Risulta, pertanto, evidente, che sia il processo di Bangkok sia questa road map e questa Convenzione nazionale proposte dalla Giunta birmana non hanno alcuna possibilità d'imprimere una svolta alla situazione.

Ora è avvenuto un fatto nuovo, poiché qualche settimana fa si è riunita in quel Paese per la prima volta un'ampia coalizione di forze democratiche, che ha messo a punto un programma generale condiviso - fatto singolare, perché in passato c'erano addirittura diverse road map alternative proposte da alcuni gruppi etnici e dalle forze di opposizione democratiche birmane in esilio - e unitario, che ha fissato una serie di processi per promuovere un'unione federale basata su un dialogo tripartito.

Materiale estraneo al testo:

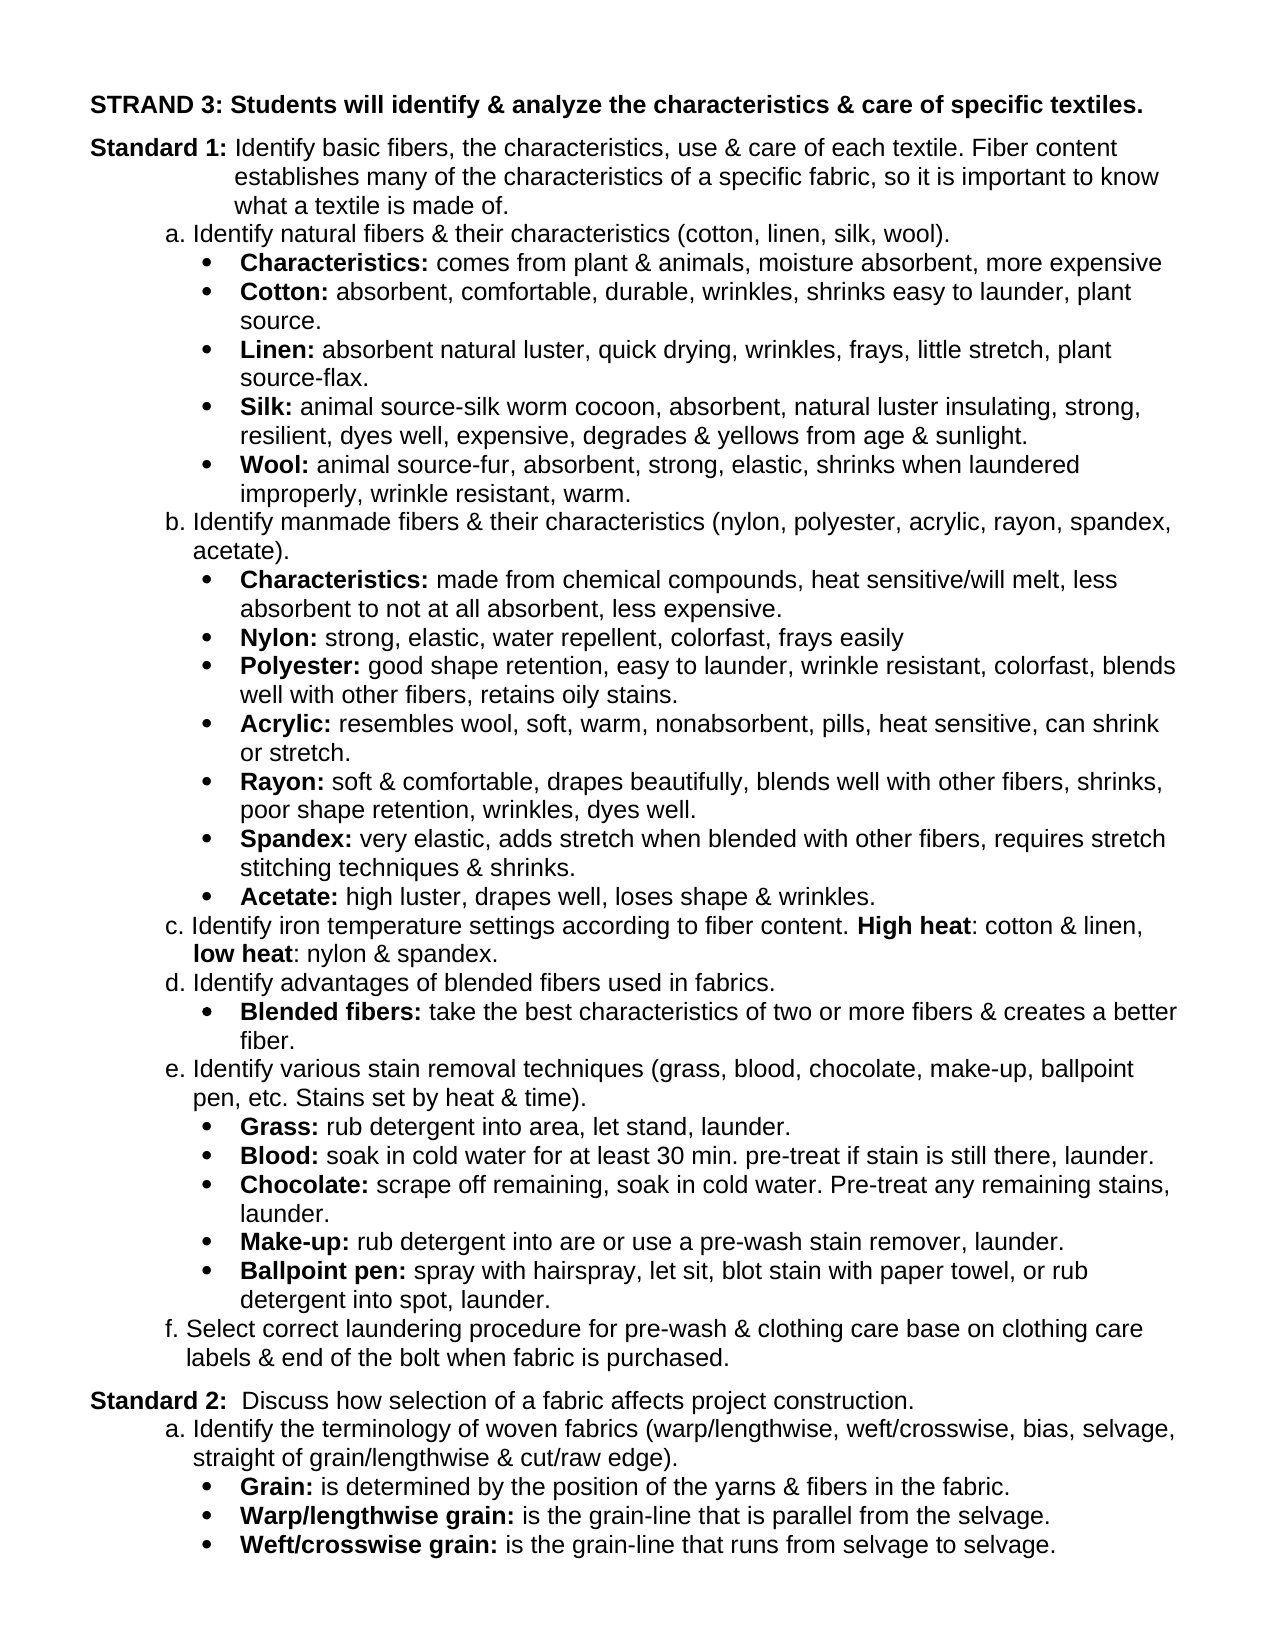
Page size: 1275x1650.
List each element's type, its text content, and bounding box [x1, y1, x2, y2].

Riteniamo opportuno che il Governo italiano possa sviluppare iniziative a sostegno di questo processo, che racchiude alcuni princìpi importanti anche per il futuro della Birmania e della sicurezza di tutta la regione. Si parla, infatti, di uguaglianza, di autodeterminazione, dell'ipotesi di uno Stato federale, di riconoscimento di diritti delle minoranze, di democrazia, di parità dei sessi, di rispetto dei diritti umani, del principio della laicità dello Stato e della creazione di un sistema democratico multipartitico. È evidente che questo strumento per essere credibile e praticabile ha bisogno di opportunità e di pressione politica.

Aspettiamo, quindi, anche la decisione del Board, del consiglio di amministrazione dell'OIL, che si riunirà la prossima settimana e che aspetterà fino all'ultimo una reazione da parte del Governo birmano rispetto all'inaccettabile limitazione della libertà di movimento della delegazione OIL, che già la sottosegretario Boniver ha ricordato.

Auspichiamo ci possa essere, per lo meno, una presa di posizione, come tante altre in passato, che continui a riaffermare la preoccupazione della comunità internazionale, ma anche ad identificare alcune ipotesi alternative. Ricordo, tra l'altro, che c'è anche una discussione in ambito internazionale sulla possibilità che tutta la questione birmana possa essere portata all'attenzione del Consiglio di sicurezza delle Nazioni Unite.

Condivido, quindi, le preoccupazioni della sottosegretario Boniver e auspico una svolta che, ad oggi, nei fatti, è veramente molto complicata. Mi auguro, però, anche che vada in porto questo processo innovativo che l'opposizione democratica birmana sta mettendo in campo. Vorrei ricordare che la proposta del National Council of the Union of Burma (NCUB) prevede, grosso modo, anche la partecipazione dei militari in questo negoziato. Si tratta quindi di una dimostrazione di buona volontà e di dialogo, ma la risposta a questa situazione non può continuare ad essere elusa per sempre.

Confermo, inoltre, la mia soddisfazione nei confronti dell’operato del Governo italiano ed auspico anche una presa di posizione più dura nel caso l’OIL decidesse un inasprimento delle sanzioni.

Per quanto riguarda poi l’importazione di legname, la proposta flegt dell’Unione Europea, sebbene sembri andare verso una direzione giusta, ha dei limiti, poiché di fatto ha un carattere volontario, mentre noi pensiamo che, soprattutto per quanto riguarda l’importazione di legname proveniente da aree di conflitto, quindi legname insanguinato o comunque proveniente da aree in cui i diritti umani vengono violati, essa dovrebbe essere sottoposta a controlli molto più stringenti, non soltanto volontari, ma più vincolanti. È vero anche che l’importazione di legname proveniente dalla Birmania in Italia sta registrando un decremento, però questo non significa certamente abbassare la guardia.